Oonark had never made drawings before moving to Baker Lake at the age of 52. The story goes that Oonark saw some illustrations made by children and proclaimed that she could easily do better herself, and picked up the tools to prove it. Dr. Andrew Macpherson, a visiting biologist, saw the resulting drawings, and gave Oonark more materials. Over the ensuing years, the two swapped art supplies for art. Self-taught, her work also attracted the notice of members in both the Qamani’tuaq and Kinngait (Cape Dorset) artistic communities, giving her the opportunity to work with printmakers in both settlements. This is especially notable given that she did not live in Kinngait, and was the first non-resident to be accorded the privilege.

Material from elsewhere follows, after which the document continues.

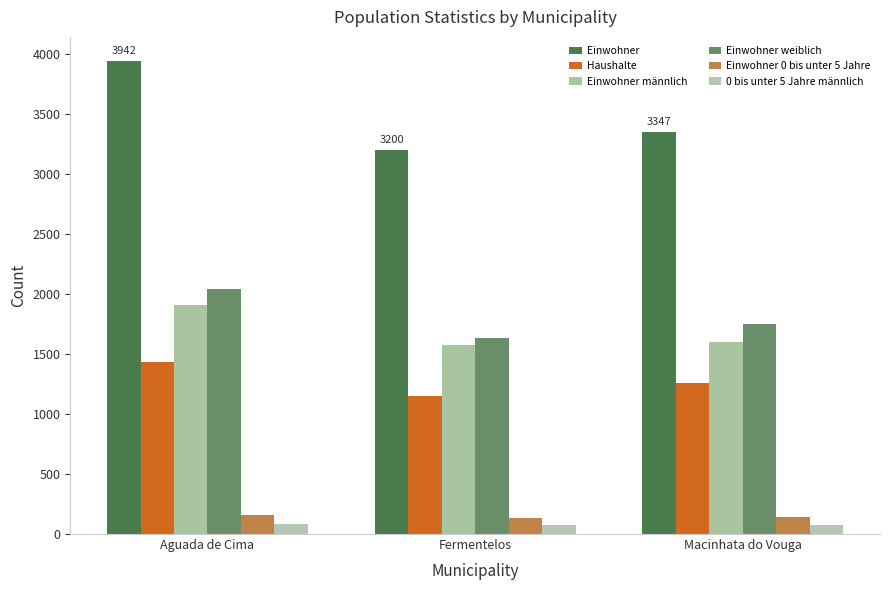

Between Aguada de Cima and Fermentelos, which series saw the biggest shift?

Einwohner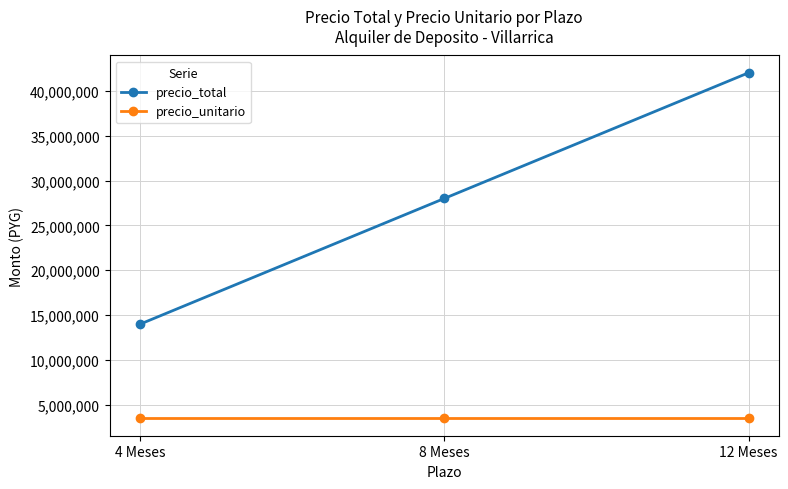

What is the smallest value displayed?

3500000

Oonark was given a small studio and a stipend, allowing her to devote more of her time to creation. Wildly prolific and dedicated to her work, at times her output was around forty to fifty drawings per week, more than 100 of which were translated into prints for the annual Sanavik Cooperative Baker Lake Print Catalogue between 1970 and 1985. Her son, the artist William Noah, remembers her always working, at a loss to recall what his mother did for fun. He recalls that “there was always that determination to do every task to the very best of her abilities, and she told us we must do the same.”
One of Oonark’s most recognizable images is a stonecut made in 1974, Big Woman. Highly sought after, one print from this edition of 50 is held in the National Gallery of Canada’s permanent collection.